ACTIONS TO TAKE:
1) Who directed the short film about Lucy Harris, according to the film review?
2) Retype the passage from the film review starting with "A 21-minute short" and going on through "Mississippi Delta home.".

THE QUEEN OF BASKETBALL (Short, 21 minutes), World Premiere, Tribeca Film Fest 2021 – Review by Gregg W. Morris

[Editor’s Note: See Director Ben Proudfoot’s article in NYT’s Opinion Op-Docs]

[Editor’s Note: QUEEN OF BASKETBALL Absolutely Trending! June 29, 2021 New York Times Article]

[Editor’s Note: Link to Good Morning America’s Robin Robert’s June 14 Interview of the star of THE QUEEN OF BASKETBALL at bottom of the page]

 

A 21-minute short that will have audiences begging for a TV series if not a Netflix special with lots episodes.

Lucy – Lucy Harris – Lucia Mary Harris

THE QUEEN OF BASKETBALL, a sumptuous paean to Lucy Harris, also known as Lusia “Lucy” Harris but just Lucy is okay with her, is also a sublime cinematic hors d’oeuvre that will cast a spell on an audience seeing Director Ben Proudfoot’s 19-minute of raconteuring bliss. Harris is one of the greatest living woman basketball player to ever step on a basketball court but is hardly known outside of her Mississippi Delta home.

I feel the spell. It is mesmerizing watching again and again and again how Proudfoot worked his bravura cinematic magic. The spell causes an undeniable craving for more, that this sublime mini about a dazzling Black woman who was once a basketball goddess, doesn’t squelch the curiosity, wonder and amazement that Proudfoot serves up. More is needed. A “Queen of Basketball” magnum opus feature film of some length if not sequels? A lengthy TV series, or a Netflix super-duper special whatever?

More is better.

STORED DATA:
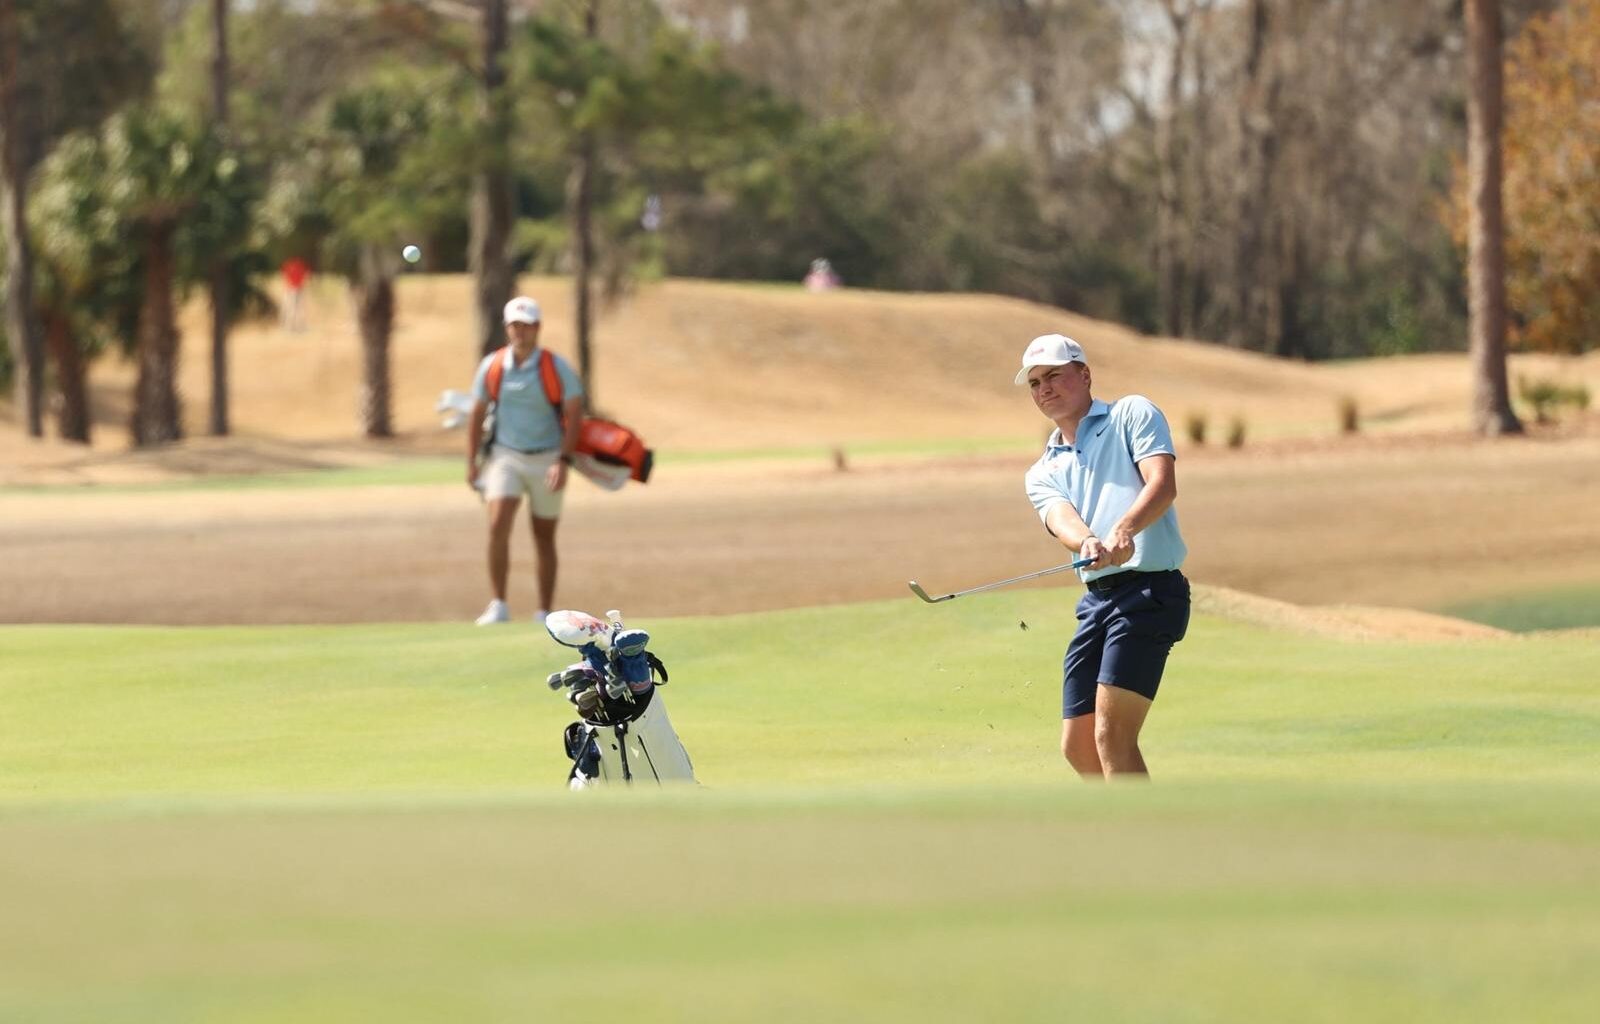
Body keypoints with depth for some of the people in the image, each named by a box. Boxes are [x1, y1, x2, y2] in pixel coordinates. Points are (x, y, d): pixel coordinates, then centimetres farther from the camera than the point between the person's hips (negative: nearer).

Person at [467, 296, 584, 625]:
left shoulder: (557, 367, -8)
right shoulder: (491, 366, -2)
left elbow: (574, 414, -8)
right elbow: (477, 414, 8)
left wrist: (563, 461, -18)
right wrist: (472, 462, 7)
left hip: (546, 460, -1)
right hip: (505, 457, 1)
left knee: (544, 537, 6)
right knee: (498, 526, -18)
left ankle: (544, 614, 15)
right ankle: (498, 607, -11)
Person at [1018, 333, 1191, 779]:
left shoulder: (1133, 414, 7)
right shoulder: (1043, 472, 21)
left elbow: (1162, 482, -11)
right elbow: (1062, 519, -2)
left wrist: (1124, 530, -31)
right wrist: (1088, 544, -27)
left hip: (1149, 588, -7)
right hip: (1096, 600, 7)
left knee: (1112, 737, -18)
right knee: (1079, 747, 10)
---
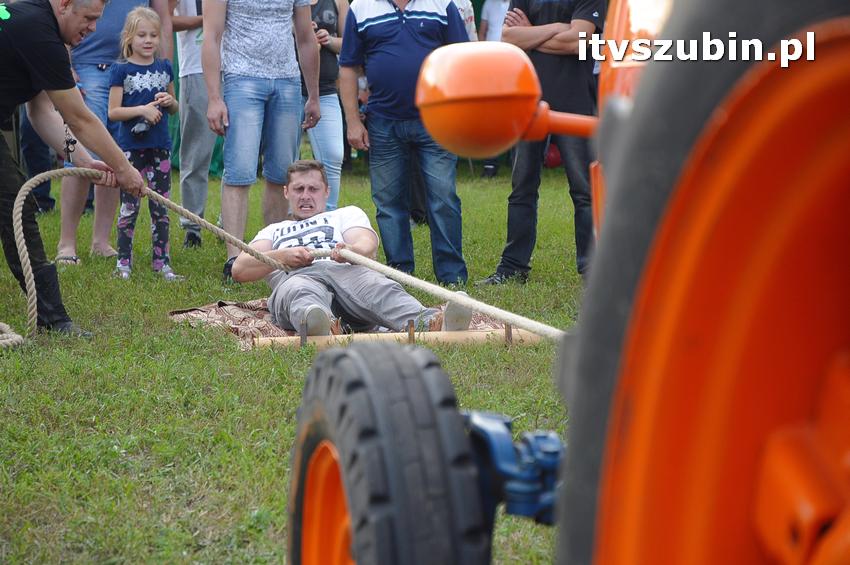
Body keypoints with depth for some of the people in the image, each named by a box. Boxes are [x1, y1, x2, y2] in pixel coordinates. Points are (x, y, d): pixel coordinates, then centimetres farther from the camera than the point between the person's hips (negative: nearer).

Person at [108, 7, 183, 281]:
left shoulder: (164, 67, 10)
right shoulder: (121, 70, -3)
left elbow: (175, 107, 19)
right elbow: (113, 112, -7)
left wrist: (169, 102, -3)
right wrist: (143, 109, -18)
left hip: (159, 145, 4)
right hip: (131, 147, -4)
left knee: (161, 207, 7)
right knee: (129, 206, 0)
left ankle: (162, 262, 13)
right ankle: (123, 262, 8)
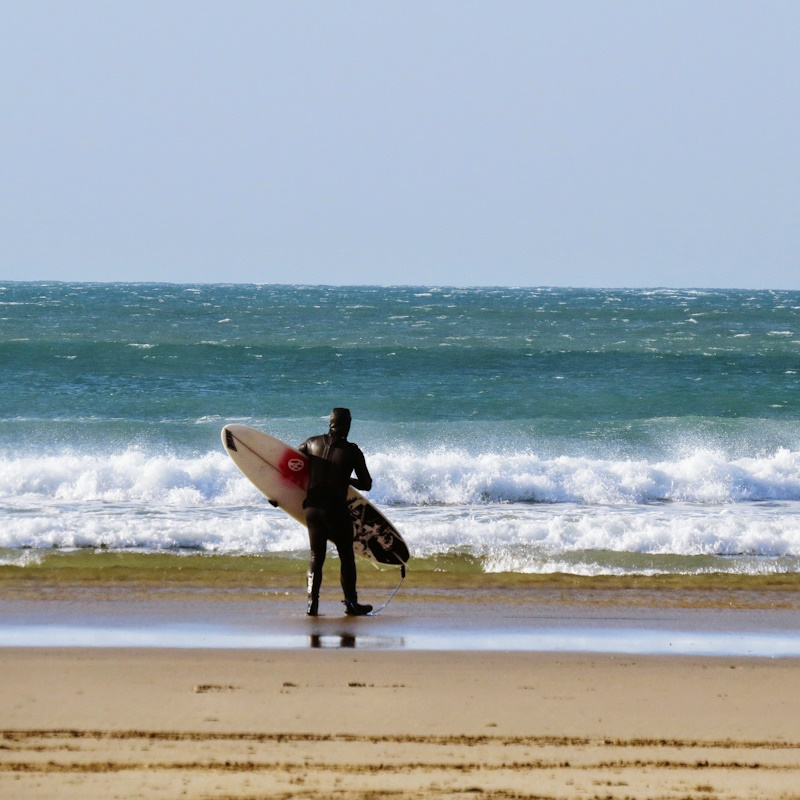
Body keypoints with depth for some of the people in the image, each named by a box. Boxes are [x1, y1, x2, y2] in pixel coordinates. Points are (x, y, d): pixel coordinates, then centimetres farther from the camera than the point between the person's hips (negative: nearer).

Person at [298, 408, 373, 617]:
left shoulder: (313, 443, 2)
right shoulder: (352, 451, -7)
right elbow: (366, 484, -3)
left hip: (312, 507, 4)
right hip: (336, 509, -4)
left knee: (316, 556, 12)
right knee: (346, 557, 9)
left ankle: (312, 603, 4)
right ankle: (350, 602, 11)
==
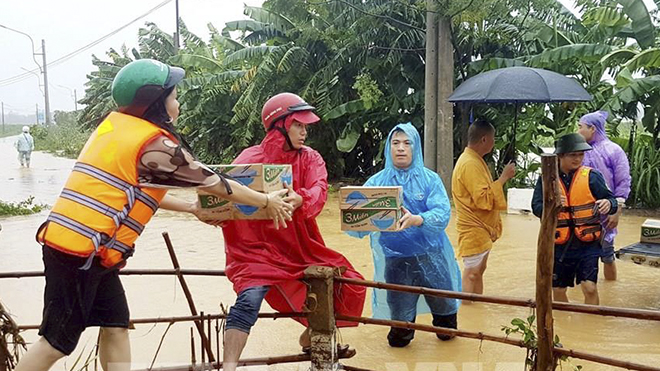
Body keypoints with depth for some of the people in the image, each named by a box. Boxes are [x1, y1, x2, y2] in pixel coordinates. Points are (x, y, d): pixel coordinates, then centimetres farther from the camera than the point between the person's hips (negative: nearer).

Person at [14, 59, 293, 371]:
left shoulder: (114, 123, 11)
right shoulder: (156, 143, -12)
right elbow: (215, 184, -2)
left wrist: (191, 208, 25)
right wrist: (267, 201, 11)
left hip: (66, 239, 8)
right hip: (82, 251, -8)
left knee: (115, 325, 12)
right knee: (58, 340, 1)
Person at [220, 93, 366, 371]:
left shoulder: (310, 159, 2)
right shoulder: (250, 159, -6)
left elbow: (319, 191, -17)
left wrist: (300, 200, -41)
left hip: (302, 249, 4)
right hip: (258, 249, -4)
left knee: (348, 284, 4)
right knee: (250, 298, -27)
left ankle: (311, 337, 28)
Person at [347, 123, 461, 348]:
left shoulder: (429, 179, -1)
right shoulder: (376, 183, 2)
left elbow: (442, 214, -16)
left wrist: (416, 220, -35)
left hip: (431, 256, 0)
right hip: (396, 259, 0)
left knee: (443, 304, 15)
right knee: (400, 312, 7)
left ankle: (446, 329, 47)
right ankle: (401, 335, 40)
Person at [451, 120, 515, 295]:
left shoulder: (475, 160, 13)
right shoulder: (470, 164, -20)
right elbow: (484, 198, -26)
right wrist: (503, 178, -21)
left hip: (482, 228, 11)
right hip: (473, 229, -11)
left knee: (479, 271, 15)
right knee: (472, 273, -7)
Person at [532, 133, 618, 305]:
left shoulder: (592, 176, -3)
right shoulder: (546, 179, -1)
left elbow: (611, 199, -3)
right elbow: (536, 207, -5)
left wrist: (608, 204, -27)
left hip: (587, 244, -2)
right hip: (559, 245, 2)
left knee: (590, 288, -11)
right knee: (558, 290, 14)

OUTPUTS BY TASK:
1) Ben Proudfoot

2)
A 21-minute short that will have audiences begging for a TV series if not a Netflix special with lots episodes.

Lucy – Lucy Harris – Lucia Mary Harris

THE QUEEN OF BASKETBALL, a sumptuous paean to Lucy Harris, also known as Lusia “Lucy” Harris but just Lucy is okay with her, is also a sublime cinematic hors d’oeuvre that will cast a spell on an audience seeing Director Ben Proudfoot’s 19-minute of raconteuring bliss. Harris is one of the greatest living woman basketball player to ever step on a basketball court but is hardly known outside of her Mississippi Delta home.